Commensurate with our ever-increasing ability to explore and manipulate the microenvironment of biologic systems, so too does our understanding of biochemical processes that underly basic cellular or disease mechanisms also increase. As a corollary to these insights, there is also a broadening recognition of the biochemical basis of behaviors.

The emergence and availability of precision instruments, which are so small that they would strain the wildest fantasy of any lilliputian devotee of generations past, is upon us, creating a new field called nanomedicine.

From these microprobes and nanoprobes arises the ability not only to detect but to measure quantitatively the presence of simple bioactive molecules at cellular and even subcellular, i.e., cytoplasmic, nuclear, and synaptic sites.

It is anticipated that as we move forward, as we inevitably will, with newly gained knowledge and experience, that we will reap the rewards—both in terms of understanding and treating a number of neurologic, metabolic, and genetic disorders that have thus far resisted therapeutic encroachment.

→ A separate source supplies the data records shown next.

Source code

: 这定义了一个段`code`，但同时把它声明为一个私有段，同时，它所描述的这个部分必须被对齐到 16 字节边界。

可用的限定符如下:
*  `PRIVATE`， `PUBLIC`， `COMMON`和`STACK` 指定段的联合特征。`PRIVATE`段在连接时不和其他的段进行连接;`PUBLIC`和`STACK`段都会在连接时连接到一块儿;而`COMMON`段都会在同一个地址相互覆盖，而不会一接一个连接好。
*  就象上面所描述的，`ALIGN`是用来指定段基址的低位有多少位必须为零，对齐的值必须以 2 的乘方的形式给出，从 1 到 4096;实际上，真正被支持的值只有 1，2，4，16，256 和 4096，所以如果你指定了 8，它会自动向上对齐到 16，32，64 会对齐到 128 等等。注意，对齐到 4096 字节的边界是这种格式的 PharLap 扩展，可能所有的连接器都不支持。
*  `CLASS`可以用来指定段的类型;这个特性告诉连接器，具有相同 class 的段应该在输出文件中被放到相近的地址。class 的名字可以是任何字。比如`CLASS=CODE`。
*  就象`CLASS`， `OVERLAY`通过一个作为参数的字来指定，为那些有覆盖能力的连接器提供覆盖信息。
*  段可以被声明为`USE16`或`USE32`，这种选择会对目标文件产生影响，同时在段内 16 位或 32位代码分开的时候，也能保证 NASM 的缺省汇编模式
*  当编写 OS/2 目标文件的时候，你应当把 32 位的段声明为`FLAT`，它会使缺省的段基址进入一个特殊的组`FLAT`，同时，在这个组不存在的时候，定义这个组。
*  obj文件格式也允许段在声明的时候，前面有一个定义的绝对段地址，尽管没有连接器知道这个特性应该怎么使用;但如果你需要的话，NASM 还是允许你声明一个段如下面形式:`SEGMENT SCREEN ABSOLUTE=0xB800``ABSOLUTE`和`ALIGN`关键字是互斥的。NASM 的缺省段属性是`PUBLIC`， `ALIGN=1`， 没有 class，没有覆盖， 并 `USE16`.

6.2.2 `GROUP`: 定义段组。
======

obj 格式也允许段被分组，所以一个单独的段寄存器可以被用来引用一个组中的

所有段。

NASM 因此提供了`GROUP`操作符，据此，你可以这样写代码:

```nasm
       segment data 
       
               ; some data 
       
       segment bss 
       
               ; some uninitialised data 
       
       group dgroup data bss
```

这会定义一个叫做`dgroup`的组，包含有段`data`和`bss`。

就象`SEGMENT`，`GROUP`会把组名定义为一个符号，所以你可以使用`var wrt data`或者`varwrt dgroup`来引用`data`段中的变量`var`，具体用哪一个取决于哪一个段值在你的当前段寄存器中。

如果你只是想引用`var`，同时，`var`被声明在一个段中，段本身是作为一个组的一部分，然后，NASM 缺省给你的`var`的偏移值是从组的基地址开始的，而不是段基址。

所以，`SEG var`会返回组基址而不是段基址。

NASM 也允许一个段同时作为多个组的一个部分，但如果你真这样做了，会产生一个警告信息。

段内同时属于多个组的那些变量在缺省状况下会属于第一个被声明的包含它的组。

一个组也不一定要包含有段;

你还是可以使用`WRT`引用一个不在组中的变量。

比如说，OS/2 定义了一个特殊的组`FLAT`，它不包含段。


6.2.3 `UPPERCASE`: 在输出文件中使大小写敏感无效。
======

Thus, the aim of this Special Issue is to bring nanomedicine into the realm of the most prevalent debilitating brain and movement disorders. We have accomplished this task, humbly, by globally searching and finding expertise from leading researchers known to be deeply focused within the complexities of the brain and nanotechnology.

It is our hope that we have brought together, in this Special issue for the Journal of Neural Transmission, significant advances in Alzheimer’s, Parkinson’s and the proteopathies by embedding within them, the new world of stem cells and nanotechnology.